— START OF Source excerpt —

Print This Post
8 October 2025, The Gateway House Podcast

Unfolding Geopolitics Episode 23 | India renews engagement with Afghanistan

Afghanistan’s Foreign Minister Amir Khan Muttaqi will visit India on October 10, marking the first high-level Taliban visit since the group took over Kabul in 2021. Nayanima Basu discusses the purpose of this visit and the importance of engagement with Afghanistan. She explains the roles of China, which seeks business; Pakistan, which pursues political interests; and the U.S., which has a renewed interest in Bagram Air Base and its return to the country it abandoned.

post image

 

Raveena Shivashankar (RS): Good afternoon, Nayanima. We are very happy to welcome you to the 23rd episode of our podcast ‘Unfolding Geopolitics’. Nayanima Basu is our adjunct fellow. She has two decades of newsroom experience. She has worked extensively in journalism. She was on the ground reporting in Afghanistan during the takeover by the Taliban in August in the year of 2021. Her recent publication, The Fall of Kabul, Dispatches from Chaos, has received several accolades globally. Today, we will be discussing the upcoming visit of the Afghan Foreign Minister, Amir Khan Muttaqi, to New Delhi, who will be received by our Foreign Ministry. Nayanima, you’re the right analyst for this visit. Thank you for joining in and let’s get started.

Nayanima Basu (NB): Thank you, Raveena. It’s a complete pleasure and please, all yours.

— END OF Source excerpt —
— START OF Entries shown —

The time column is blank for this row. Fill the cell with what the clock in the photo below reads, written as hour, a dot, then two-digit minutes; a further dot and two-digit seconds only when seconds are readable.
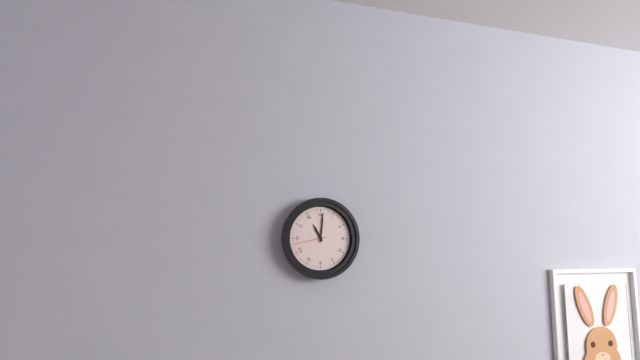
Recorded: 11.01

— END OF Entries shown —
— START OF Entries shown —

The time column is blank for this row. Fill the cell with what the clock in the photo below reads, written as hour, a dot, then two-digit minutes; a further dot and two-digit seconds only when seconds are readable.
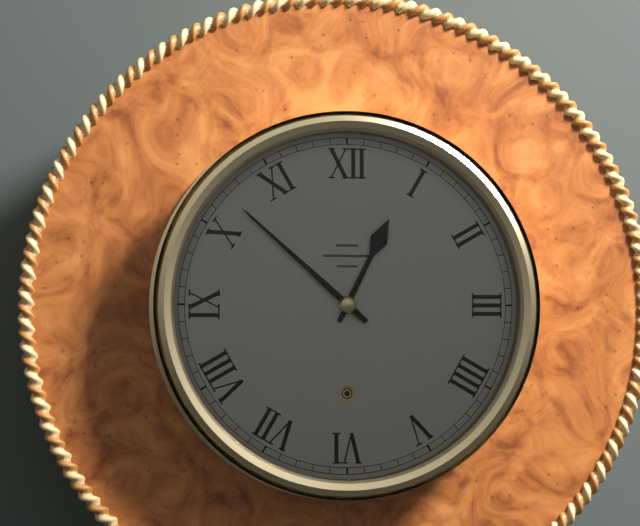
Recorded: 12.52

— END OF Entries shown —

In the podcast transcript about India and Afghanistan, what is the title of Nayanima Basu's recent book? The listing comes from a separate source.

_Final result:_
The Fall of Kabul, Dispatches from Chaos